Panic in a melting pot of microbes

Because of jet travel and mass migration, the world has become quite literally a melting pot of microbes.  But because of global communication, it has also accelerated the transmission of a panic more lethal in its consequences than microbes.

The unprecedented movement of large numbers of people across continents has multiplied the risk of transferring microbes to populations that have not developed the antibodies against such diseases.  This is how the diseases of white peoples like smallpox, measles, and tuberculosis decimated the native populations of the New World, the Pacific islands and Africa.  Western colonialism very likely killed more people by the germs it brought than by the weapons it used to subdue the native peoples.

In his fascinating work, “Guns, Germs, and Steel,” physiologist Jared Diamond illustrates this: “The Indian population of Hispaniola declined from around 8 million, when Columbus arrived in 1492, to zero by 1535.  Measles reached Fiji with a Fijian chief returning from a visit to Australia in 1875, and proceeded to kill about one-quarter of all Fijians then alive.  Syphilis, gonorrhea, tuberculosis, and influenza arriving with Captain Cook in 1779, followed by a big typhoid epidemic in 1804 and numerous minor epidemics, reduced Hawaii’s population from around half a million in 1779 to 84,000 in 1853, the year when smallpox finally reached Hawaii and killed around 10,000 of the survivors.”

But the reverse seldom happened, says Diamond.  There were relatively few local epidemic diseases awaiting the European colonizers.  There was malaria, of course, which, among the tropical illnesses, continues to spell trouble to foreign visitors.  But for the most part, the societies the Europeans took over were free from the lethal viruses and bacteria that had plagued much of Europe.  Not anymore.  Today in a crowded and mobile world, epidemics can start anywhere and radiate to the destination points of an airline map.

Most epidemics arise from so-called “crowd infectious diseases.” Most scientists agree that the Severe Acute Respiratory Syndrome or SARS virus that first broke out in China’s Guangdong Province late last year could have evolved from microbes in animals like ducks or chicken that are kept in pens close to the living quarters of their owners. From there, the virus migrated to Beijing and Hong Kong, and from Hong Kong to Singapore, Taiwan, Toronto, and the rest of the world.
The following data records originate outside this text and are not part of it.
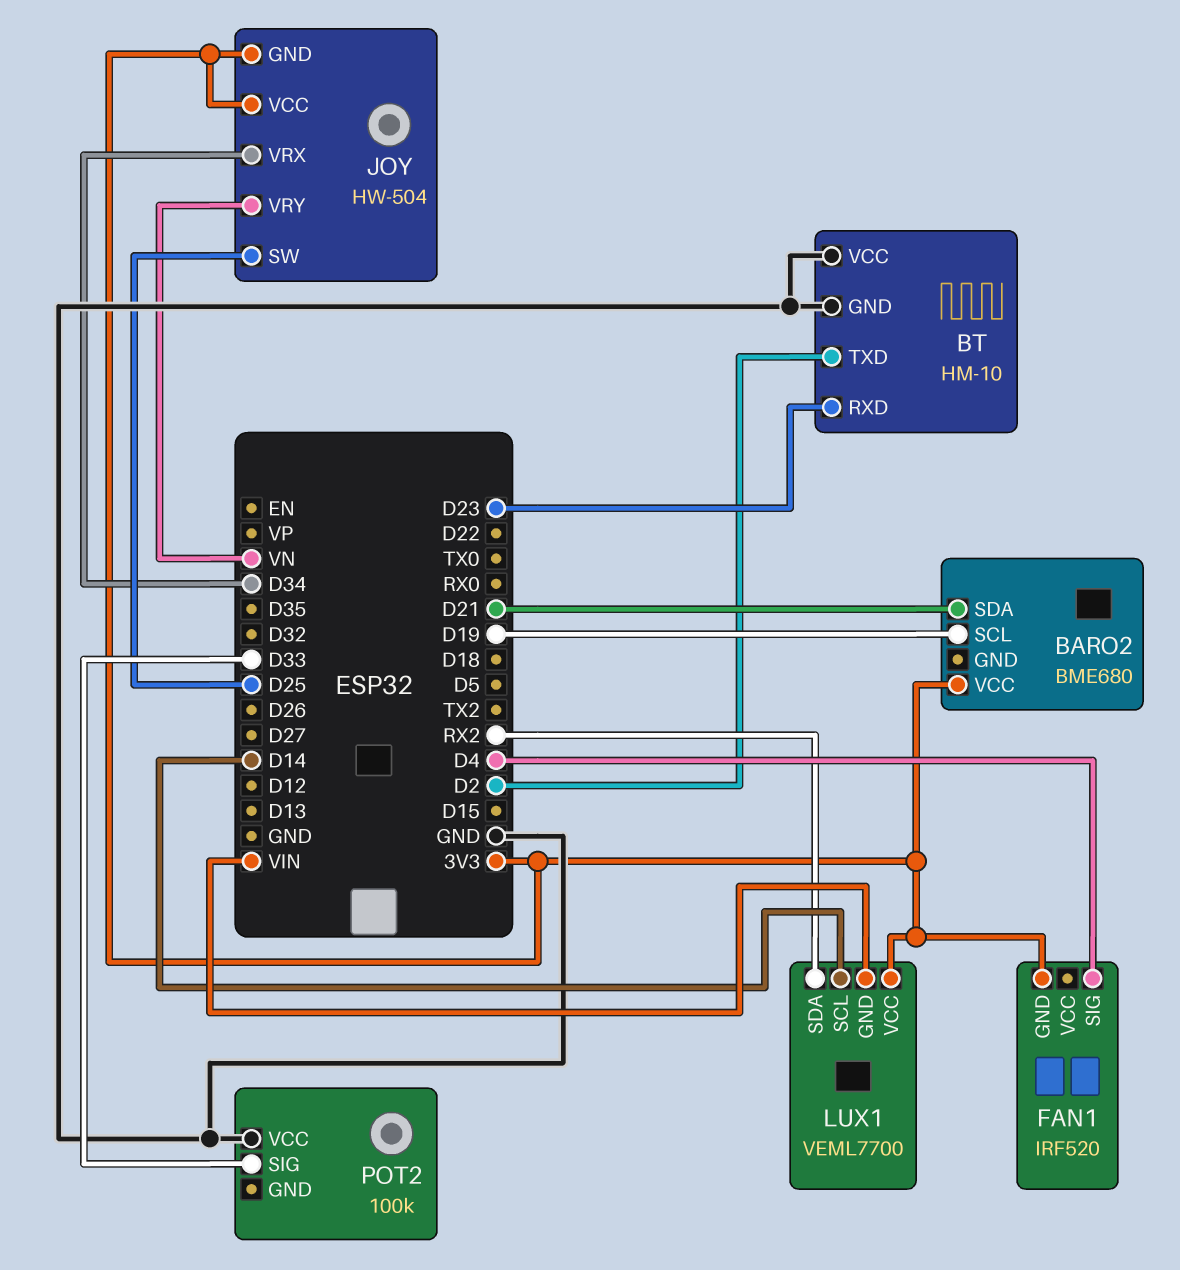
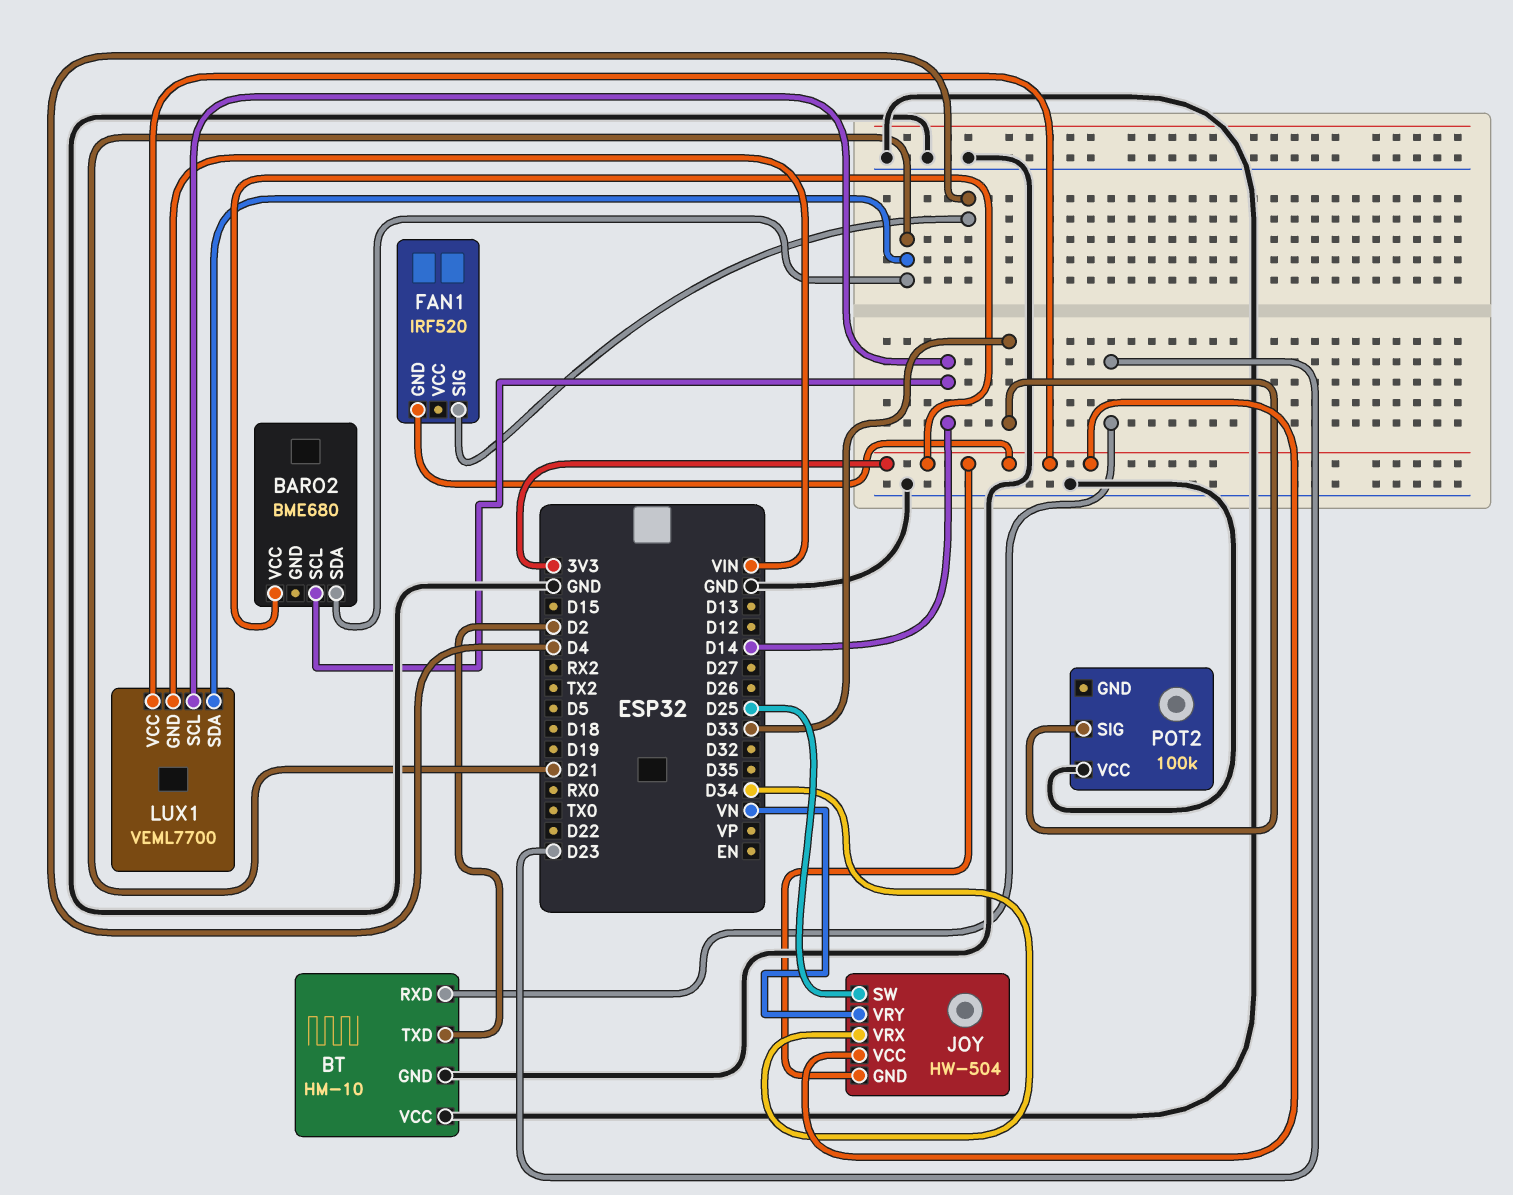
BARO2 pin SCL: D19 -> D14
LUX1 pin SDA: RX2 -> D21

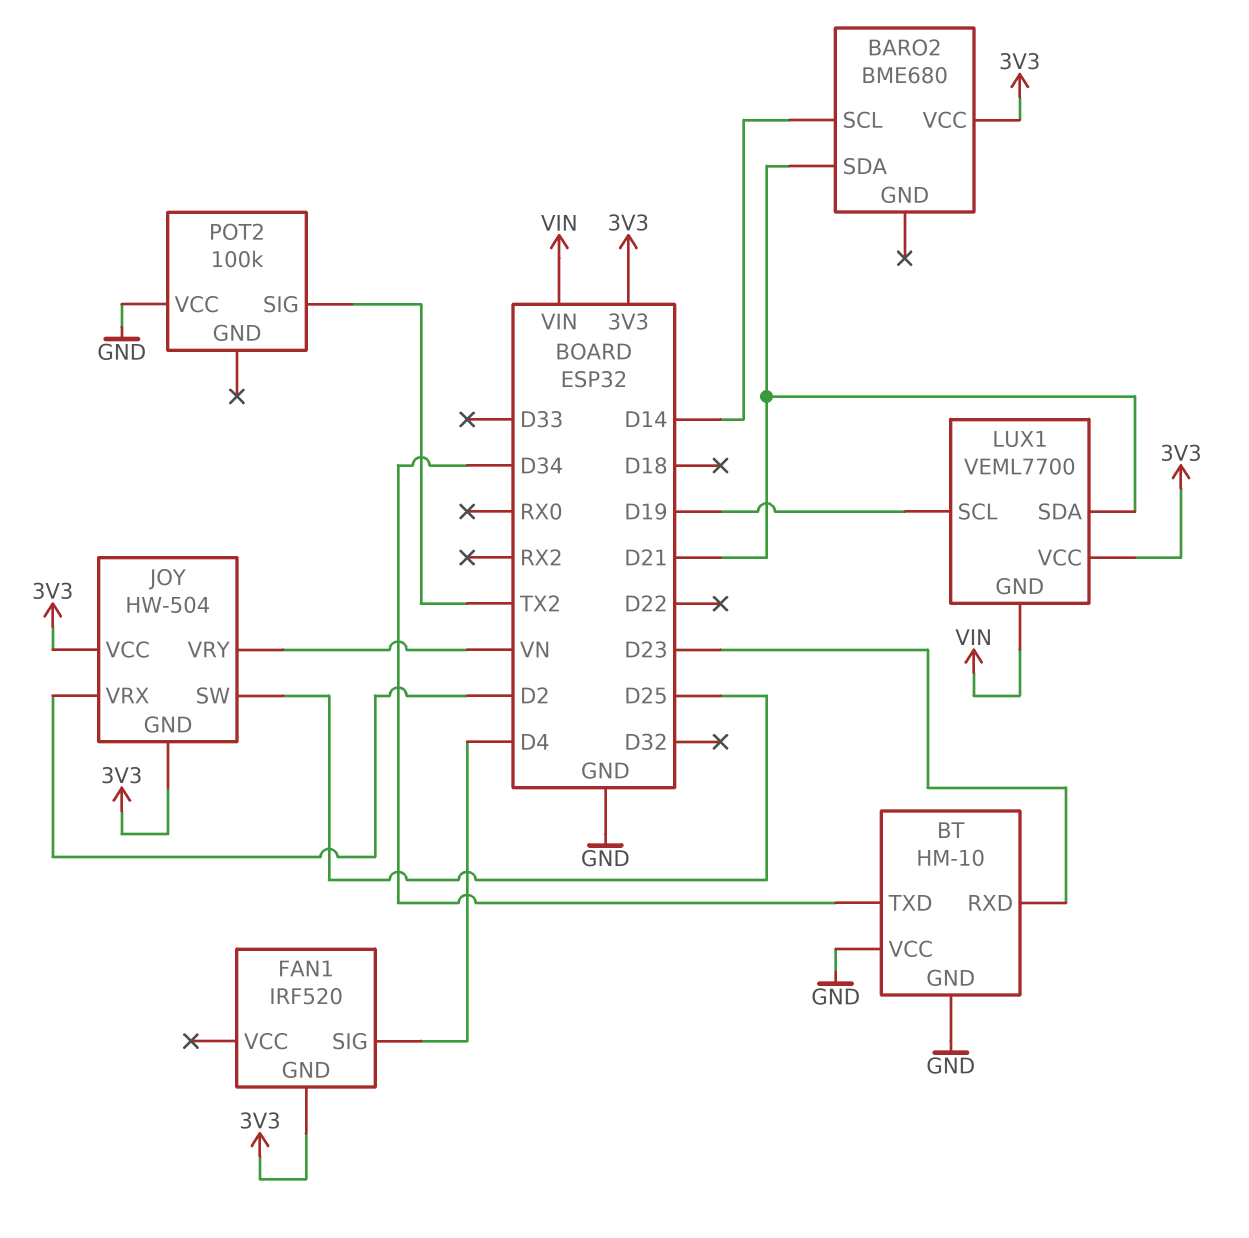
BT pin TXD: D2 -> D34
JOY pin VRX: D34 -> D2
LUX1 pin SCL: D14 -> D19
POT2 pin SIG: D33 -> TX2

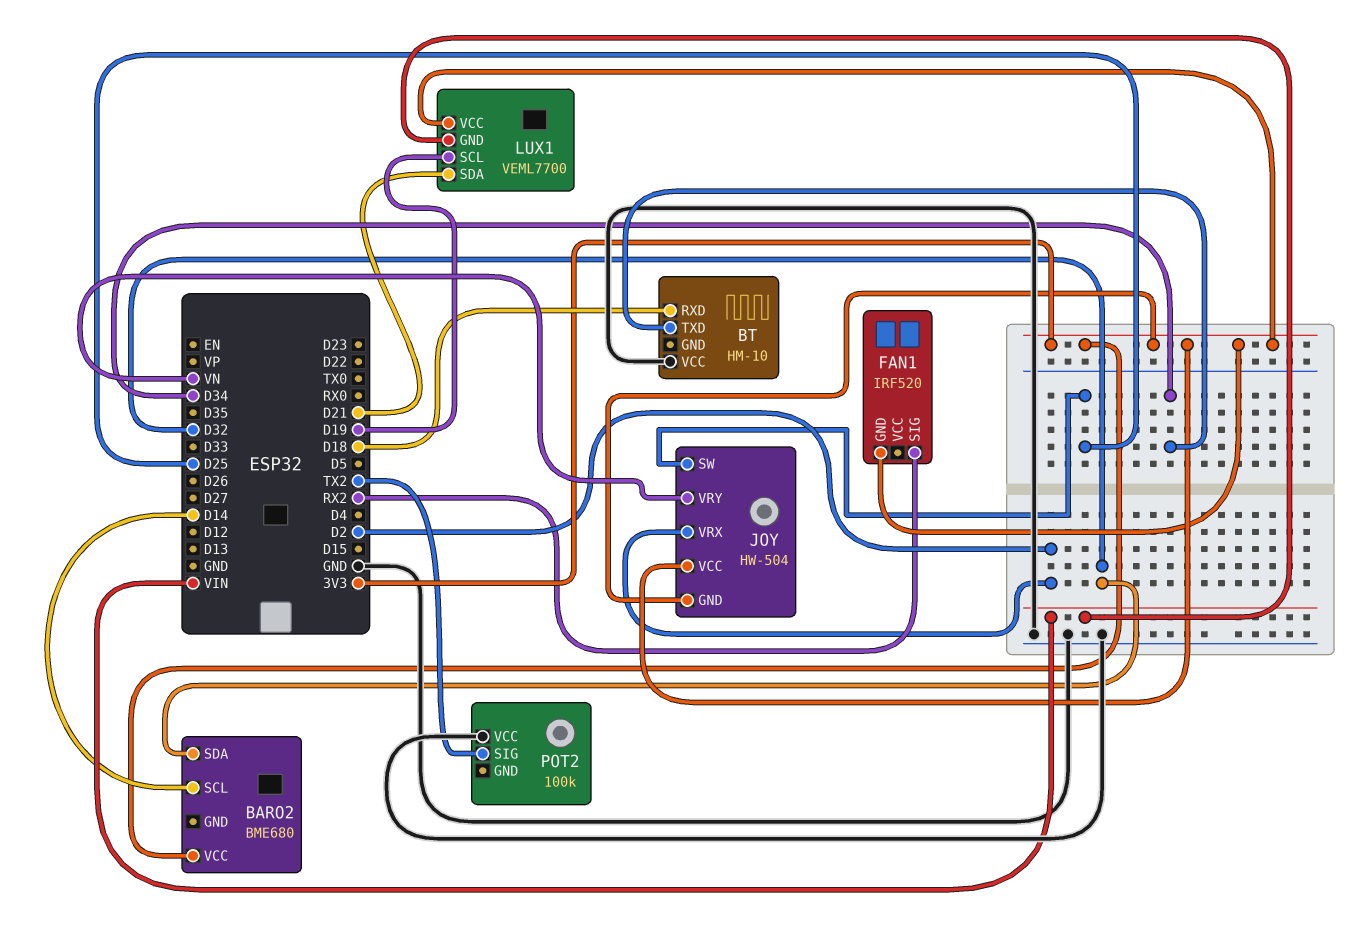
BARO2 pin SDA: D21 -> D32
BT pin GND: GND -> none
BT pin RXD: D23 -> D18
FAN1 pin SIG: D4 -> RX2

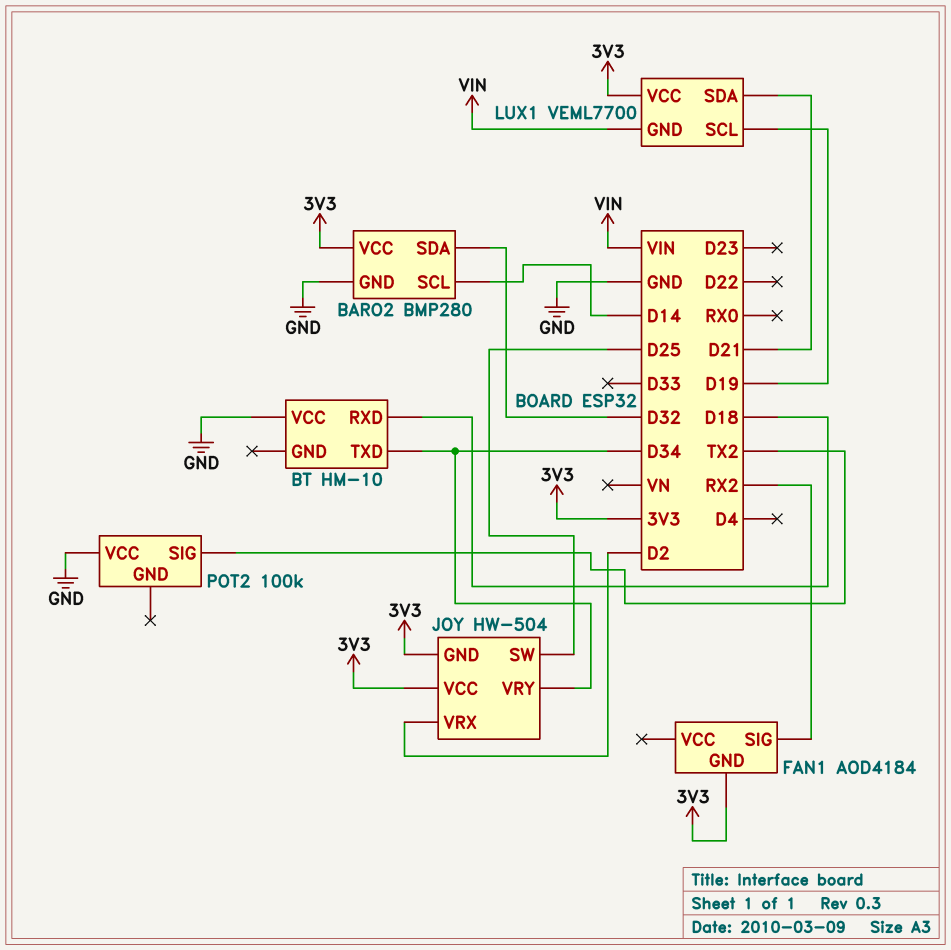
BARO2: BME680 -> BMP280
BARO2 pin GND: none -> GND
FAN1: IRF520 -> AOD4184
JOY pin VRY: VN -> D34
It is perhaps not an accident that the virus would originate from China’s most crowded and most economically dynamic centers. These are the nodal points of China’s economic miracle that also have the most extensive contacts with the world community.  It seems inconceivable that such an epidemic would break out in the poorer western regions of the country, where it would be contained and isolated easily until it runs its course.

Medical progress and the improved health status of people in general may have kept the lethality of SARS low.  But the illness remains extremely infectious.  Its mode of transfer has not been fully ascertained, and there is still no cure or vaccine for it.  It appears that close contact with an infected person is necessary to its transmission, which is why the known cases are tightly clustered in the same apartment block or hospital ward.

What seems clear is that droplets expelled through sneezing and coughing spread the virus.  What is not known yet is how long the microbe can remain active outside of its carrier.  Scientists claim it will probably not thrive in the air for more than three hours, and especially not in hot weather conditions.  Sufferers have been able to recover from its symptoms quite fast and without any special medication.  Of course, those whose health condition makes them vulnerable also die quite quickly.  But these same people would likely not survive ordinary pneumonia either.  It has been reported that as many as 99 people die of flu in the United States every day.  One-third of them suffer from acute respiratory problems.  Yet these numbers do not command any special attention.  They are part of “normal” health statistics.

What has made SARS special is the panic that the mass media have wittingly or unwittingly sown around it.  First the virulence of the disease was underscored and contrasted against puny efforts to control its spread.  Then the secrecy in which the first outbreak in China was enveloped was highlighted, producing suspicions that the number of actual cases could be higher.  But SARS’s global debut began when it broke out in Hong Kong and Singapore.  These two economic centers are vital hubs of the global economy.  These are the basic originating points of the large overseas Chinese population. Their airports are the busiest in the Asian region.  Their airlines carry passengers to various capitals in the world.  Today they are seen as carriers of microbes as well.

In time, the SARS virus will go the way of all epidemics; it will exhaust itself and die with its last victim. A vaccine will be developed against it.  A cure will be found.  But it will take a while before the fears are erased.

“When people define their situations as real, they will be real in their consequences,” said the sociologist W.I. Thomas.  Sneezing and coughing inside a plane will be heard from hereon like a fire alarm in a crowded movie house.  People will be avoiding air travel for a while. They will be skipping Singapore and Hong Kong and possibly the whole of Southeast Asia in the next few months.  Panic will further weaken the fragile economies of the region, and there will be no vaccine for that except a sober mass media.